# Data for analysis:
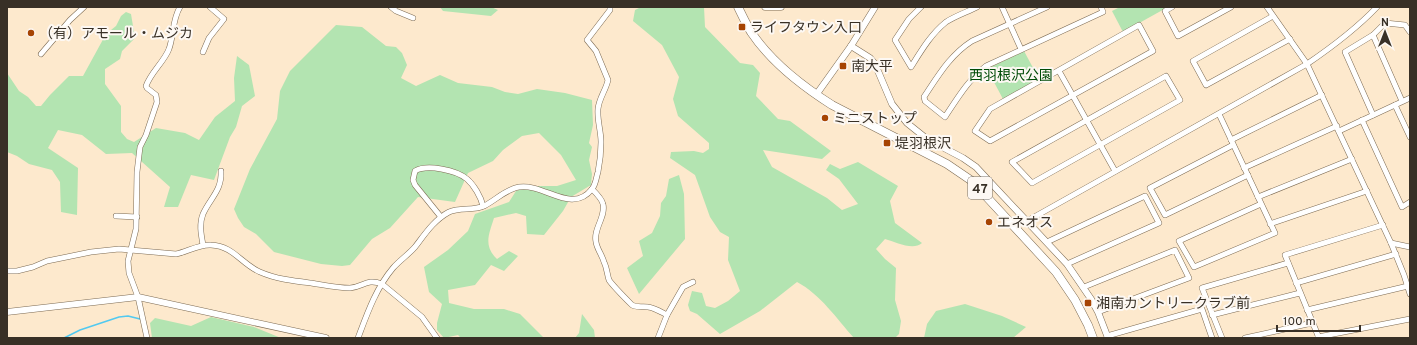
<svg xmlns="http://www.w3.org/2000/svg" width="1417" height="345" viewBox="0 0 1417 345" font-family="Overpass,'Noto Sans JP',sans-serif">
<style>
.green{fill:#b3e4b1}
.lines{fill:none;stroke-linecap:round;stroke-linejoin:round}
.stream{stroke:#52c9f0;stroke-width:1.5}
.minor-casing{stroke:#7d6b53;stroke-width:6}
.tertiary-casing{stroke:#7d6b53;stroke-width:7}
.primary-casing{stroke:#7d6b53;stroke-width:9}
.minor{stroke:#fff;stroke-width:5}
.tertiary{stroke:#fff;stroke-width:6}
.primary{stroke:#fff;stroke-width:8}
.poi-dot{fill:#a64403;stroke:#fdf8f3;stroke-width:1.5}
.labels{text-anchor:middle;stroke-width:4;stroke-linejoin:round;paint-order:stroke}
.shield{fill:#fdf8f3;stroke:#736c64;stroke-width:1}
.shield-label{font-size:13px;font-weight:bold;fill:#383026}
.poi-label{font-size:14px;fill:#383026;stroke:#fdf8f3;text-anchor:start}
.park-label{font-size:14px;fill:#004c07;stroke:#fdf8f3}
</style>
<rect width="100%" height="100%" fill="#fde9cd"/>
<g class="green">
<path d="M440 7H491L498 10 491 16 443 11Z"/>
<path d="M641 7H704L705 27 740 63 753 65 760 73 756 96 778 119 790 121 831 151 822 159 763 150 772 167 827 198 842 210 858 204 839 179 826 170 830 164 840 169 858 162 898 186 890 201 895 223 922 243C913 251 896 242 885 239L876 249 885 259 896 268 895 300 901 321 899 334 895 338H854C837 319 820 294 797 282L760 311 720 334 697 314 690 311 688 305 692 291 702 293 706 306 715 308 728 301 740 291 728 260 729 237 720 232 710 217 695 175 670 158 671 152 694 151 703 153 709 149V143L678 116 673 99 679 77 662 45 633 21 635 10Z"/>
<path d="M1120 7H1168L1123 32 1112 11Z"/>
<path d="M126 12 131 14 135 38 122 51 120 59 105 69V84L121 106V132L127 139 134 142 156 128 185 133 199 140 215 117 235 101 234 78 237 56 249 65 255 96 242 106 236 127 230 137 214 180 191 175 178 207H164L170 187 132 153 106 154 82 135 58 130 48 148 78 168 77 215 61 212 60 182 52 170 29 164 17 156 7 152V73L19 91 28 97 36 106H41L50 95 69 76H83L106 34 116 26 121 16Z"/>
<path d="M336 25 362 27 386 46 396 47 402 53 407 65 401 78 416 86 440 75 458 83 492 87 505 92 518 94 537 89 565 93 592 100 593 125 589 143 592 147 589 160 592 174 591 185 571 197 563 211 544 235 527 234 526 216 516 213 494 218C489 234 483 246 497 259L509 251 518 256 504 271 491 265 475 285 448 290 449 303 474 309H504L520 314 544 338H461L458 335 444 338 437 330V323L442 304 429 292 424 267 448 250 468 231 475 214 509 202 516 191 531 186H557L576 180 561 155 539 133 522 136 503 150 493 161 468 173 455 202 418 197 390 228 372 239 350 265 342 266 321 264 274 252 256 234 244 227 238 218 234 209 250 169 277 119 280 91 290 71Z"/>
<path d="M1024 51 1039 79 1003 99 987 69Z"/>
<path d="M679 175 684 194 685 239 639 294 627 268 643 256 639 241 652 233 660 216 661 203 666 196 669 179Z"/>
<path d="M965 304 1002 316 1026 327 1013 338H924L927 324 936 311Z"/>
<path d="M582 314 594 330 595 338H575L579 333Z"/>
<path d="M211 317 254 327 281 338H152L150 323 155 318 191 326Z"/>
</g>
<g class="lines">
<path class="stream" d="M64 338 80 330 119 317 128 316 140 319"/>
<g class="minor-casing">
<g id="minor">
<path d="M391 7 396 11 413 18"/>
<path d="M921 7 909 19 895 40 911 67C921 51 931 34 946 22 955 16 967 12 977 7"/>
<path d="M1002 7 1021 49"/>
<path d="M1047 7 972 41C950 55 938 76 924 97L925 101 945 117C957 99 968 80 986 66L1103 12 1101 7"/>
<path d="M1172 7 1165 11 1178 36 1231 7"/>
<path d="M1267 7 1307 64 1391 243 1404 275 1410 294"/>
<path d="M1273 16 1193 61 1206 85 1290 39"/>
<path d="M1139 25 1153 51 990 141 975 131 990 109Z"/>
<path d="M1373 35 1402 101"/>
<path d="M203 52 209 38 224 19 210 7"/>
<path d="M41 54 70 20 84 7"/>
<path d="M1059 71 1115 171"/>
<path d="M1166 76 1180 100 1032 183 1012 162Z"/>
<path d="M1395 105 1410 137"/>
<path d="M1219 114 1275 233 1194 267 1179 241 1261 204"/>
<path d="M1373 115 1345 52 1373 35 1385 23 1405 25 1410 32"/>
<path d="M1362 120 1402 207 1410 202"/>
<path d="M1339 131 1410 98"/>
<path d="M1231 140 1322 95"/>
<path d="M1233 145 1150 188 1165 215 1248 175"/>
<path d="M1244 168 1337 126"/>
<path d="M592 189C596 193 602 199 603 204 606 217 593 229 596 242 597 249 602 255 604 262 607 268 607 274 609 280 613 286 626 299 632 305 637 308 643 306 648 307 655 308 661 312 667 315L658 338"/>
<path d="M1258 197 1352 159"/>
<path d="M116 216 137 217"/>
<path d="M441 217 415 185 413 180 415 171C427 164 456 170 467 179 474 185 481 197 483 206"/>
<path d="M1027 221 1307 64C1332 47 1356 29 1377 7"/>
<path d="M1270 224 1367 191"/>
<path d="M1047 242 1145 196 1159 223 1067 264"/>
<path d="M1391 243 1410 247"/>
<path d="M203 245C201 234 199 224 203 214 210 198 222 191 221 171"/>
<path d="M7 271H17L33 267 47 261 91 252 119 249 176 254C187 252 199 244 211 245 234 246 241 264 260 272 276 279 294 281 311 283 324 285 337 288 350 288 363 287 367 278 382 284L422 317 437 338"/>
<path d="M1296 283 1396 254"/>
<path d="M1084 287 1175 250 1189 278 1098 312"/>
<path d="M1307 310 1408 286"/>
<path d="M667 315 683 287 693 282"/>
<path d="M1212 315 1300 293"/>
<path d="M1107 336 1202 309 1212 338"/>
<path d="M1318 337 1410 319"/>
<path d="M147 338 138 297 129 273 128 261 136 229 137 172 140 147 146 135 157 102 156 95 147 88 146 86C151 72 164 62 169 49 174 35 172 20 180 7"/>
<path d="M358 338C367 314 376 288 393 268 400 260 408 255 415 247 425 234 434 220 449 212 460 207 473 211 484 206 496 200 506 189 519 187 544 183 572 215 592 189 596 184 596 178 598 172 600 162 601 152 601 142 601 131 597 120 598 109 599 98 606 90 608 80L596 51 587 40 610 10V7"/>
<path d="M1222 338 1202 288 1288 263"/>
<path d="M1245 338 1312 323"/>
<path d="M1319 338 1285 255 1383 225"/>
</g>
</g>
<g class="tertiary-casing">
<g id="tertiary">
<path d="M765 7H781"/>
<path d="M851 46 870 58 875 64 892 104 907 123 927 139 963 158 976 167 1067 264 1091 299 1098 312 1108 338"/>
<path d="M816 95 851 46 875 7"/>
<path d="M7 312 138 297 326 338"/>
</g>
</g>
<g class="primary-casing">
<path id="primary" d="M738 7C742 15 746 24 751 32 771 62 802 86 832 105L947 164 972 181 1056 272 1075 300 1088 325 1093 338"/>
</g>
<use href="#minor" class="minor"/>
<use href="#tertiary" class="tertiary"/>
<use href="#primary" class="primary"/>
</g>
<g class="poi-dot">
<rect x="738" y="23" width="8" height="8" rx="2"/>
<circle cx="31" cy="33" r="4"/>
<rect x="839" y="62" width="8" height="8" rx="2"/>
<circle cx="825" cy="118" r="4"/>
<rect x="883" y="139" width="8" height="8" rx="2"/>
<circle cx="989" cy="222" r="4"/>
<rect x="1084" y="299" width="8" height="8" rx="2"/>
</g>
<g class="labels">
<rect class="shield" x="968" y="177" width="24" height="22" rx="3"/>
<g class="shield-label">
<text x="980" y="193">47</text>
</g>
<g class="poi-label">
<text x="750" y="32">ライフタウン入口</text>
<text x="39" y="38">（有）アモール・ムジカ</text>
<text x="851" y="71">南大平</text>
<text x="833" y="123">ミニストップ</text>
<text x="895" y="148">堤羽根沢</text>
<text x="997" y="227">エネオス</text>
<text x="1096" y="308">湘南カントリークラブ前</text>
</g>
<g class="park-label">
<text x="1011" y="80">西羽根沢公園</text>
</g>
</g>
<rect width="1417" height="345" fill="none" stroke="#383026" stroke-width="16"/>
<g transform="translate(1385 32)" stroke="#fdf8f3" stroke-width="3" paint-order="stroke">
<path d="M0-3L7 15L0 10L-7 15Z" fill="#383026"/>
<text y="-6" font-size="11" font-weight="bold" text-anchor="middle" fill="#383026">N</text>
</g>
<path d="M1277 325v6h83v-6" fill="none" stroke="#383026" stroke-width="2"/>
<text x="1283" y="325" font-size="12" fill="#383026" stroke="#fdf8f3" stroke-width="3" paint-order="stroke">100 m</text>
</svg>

# Task item:
For the word "round", find every line in the data that holds it and copy that line.

# Task response:
.lines{fill:none;stroke-linecap:round;stroke-linejoin:round}
.labels{text-anchor:middle;stroke-width:4;stroke-linejoin:round;paint-order:stroke}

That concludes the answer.